Published on Interfaith Assembly on Homelessness & Housing (http://www.iahh.org)
Fingerprinting of Food Stamp Applicants Raises Questions

The New York Times City Room [1]

December 17, 2009

By JENNIFER LEE

At a time when food stamp enrollment is soaring in the city and across the nation — to the point where one New Yorker out of five takes part in the federal nutrition program — advocates have continued to raise questions about New York City’s requirement that food stamp applicants be fingerprinted.

The advocates assert that the requirement — intended to help prevent fraud — deters some needy people from applying because they are put off by fingerprinting, which many consider intrusive. Betsy Gotbaum, the public advocate, has called the requirement “a very expensive failure.”

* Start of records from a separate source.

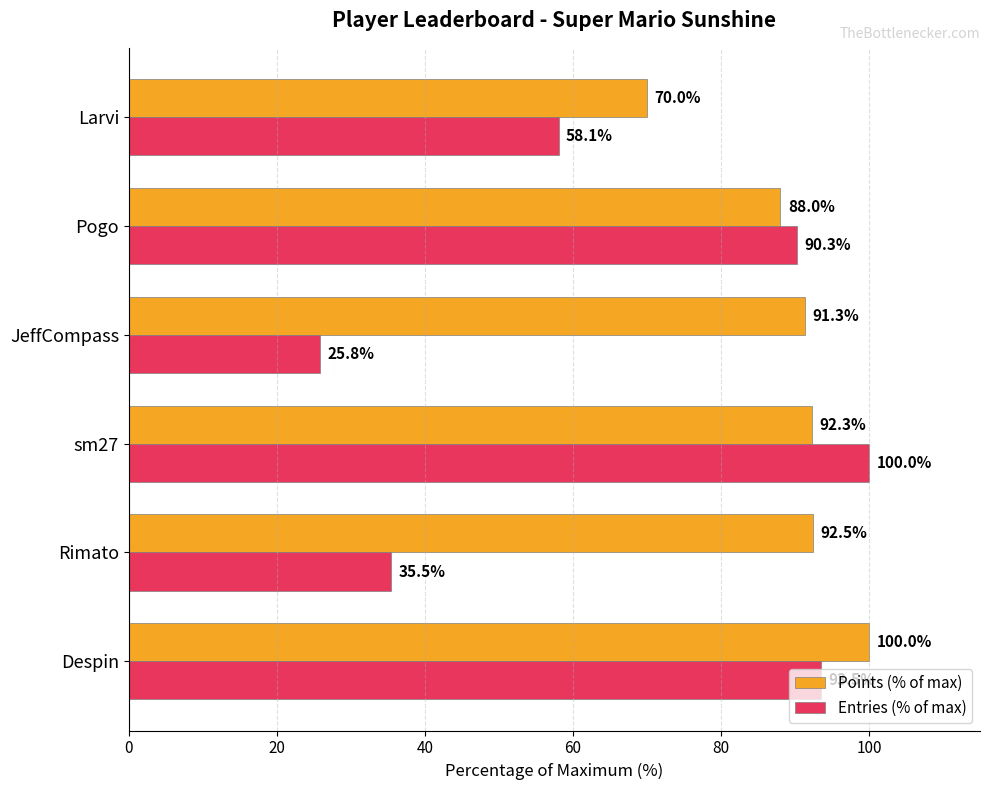

What is the difference between the second highest and minimum values in the Entries (% of max) series?

67.7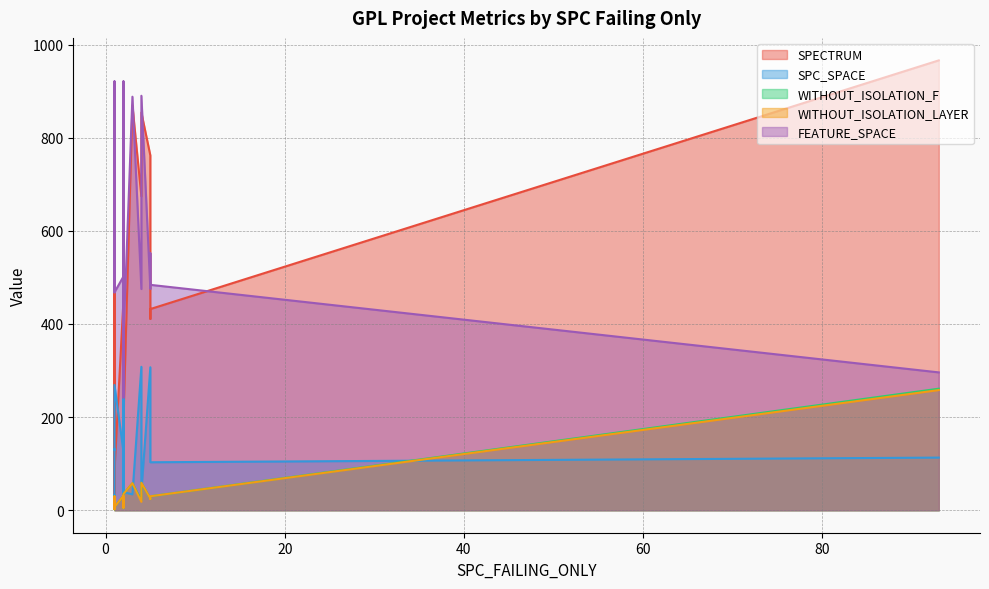

What is the highest value of the FEATURE_SPACE series?

921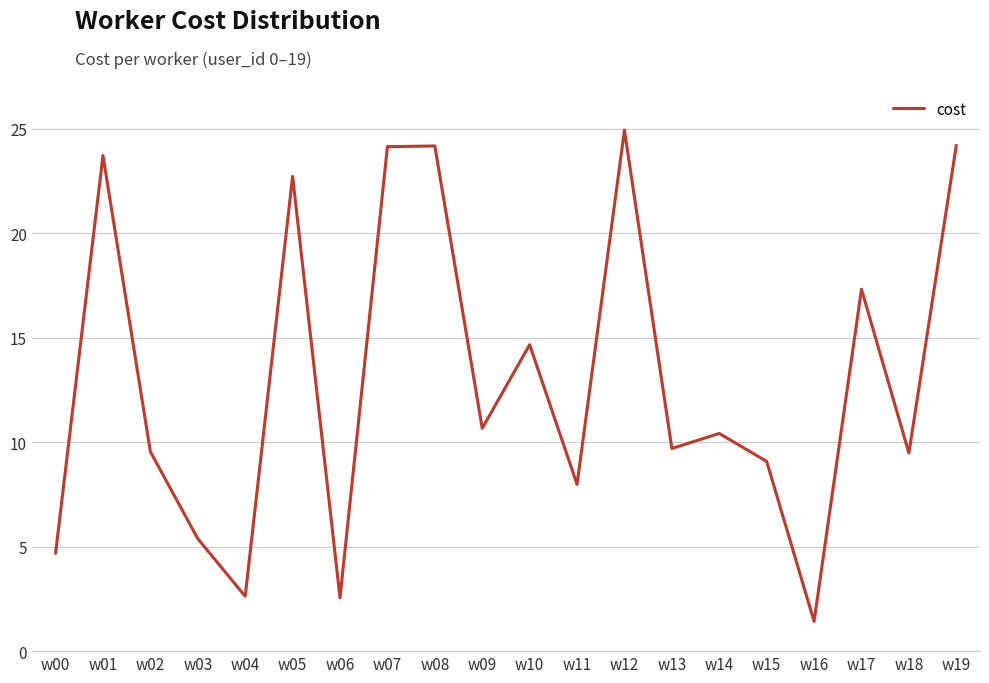

How many categories are shown in the chart?

20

New York, Texas, California and Arizona, which together have more than a quarter of all food stamp recipients nationwide, all have the fingerprinting requirement. Studies by the Agriculture Department have found that the fingerprinting rules do not necessarily reduce error or fraud, and may reduce food stamp participation rates — a fact that the critics say means the requirement should be discarded.

At a Nov. 24 hearing held by the General Welfare Committee of the City Council, finger-imaging was repeatedly brought up in questioning and testimony.

Robert Doar, the commissioner of the city’s Human Resources Administration, argued that finger-imaging was a cost-effective way to catch fraud. In 2008, the screening cost the city $155,000 but caught 1,000 fraudulent cases, which the commissioner said potentially saved $2.8 million worth of misspent benefits. He added that over the last 10 years, the system had saved $27.8 million in actual or potential fraud. Food stamp enrollment has jumped by more than 288,000 in the last year, he said, demonstrating that applicants were not being deterred.

But at the hearing, Kevin W. Concannon, the federal Department of Agriculture’s undersecretary for food, nutrition and consumer services, who oversees the national food stamp program, appeared to undercut Mr. Doar’s reasoning.

Mr. Concannon said he would not recommend the finger-imaging requirement for any additional states, citing “concerns about the unintentional consequences.”

According to a transcript of the hearing, he noted that the states “that don’t use finger-imaging have no higher rates of fraud than New York has, and maybe there are other ways to ensure that people are not fraudulently receiving benefits.”

Over the years, many local officials have spoken out against the finger-imaging, including Christine C. Quinn, the City Council speaker; Bill de Blasio, who is chairman of the General Welfare Committee and was elected last month to succeed Ms. Gotbaum as the public advocate; and Representative Anthony D. Weiner, the Queens congressman who ran for mayor in 2005.

Federal law requires that an applicant’s eligibility for food stamps be determined within 30 days, or even as short as five days under an expedited process. New York’s compliance rate for both exceeds 93 percent, according to the Human Resources Administration.

That is not the case everywhere. In Texas, applicants are waiting months to go through the finger-imaging process, which the Obama administration has called unacceptable. According to a transcript provided after the hearing, Mr. Concannon said, “We have sat and I have sat in rooms with Texas officials and have told them that they should set aside finger-imaging because it is just one more step in a complicated, patient process that takes time but also results in deaths.”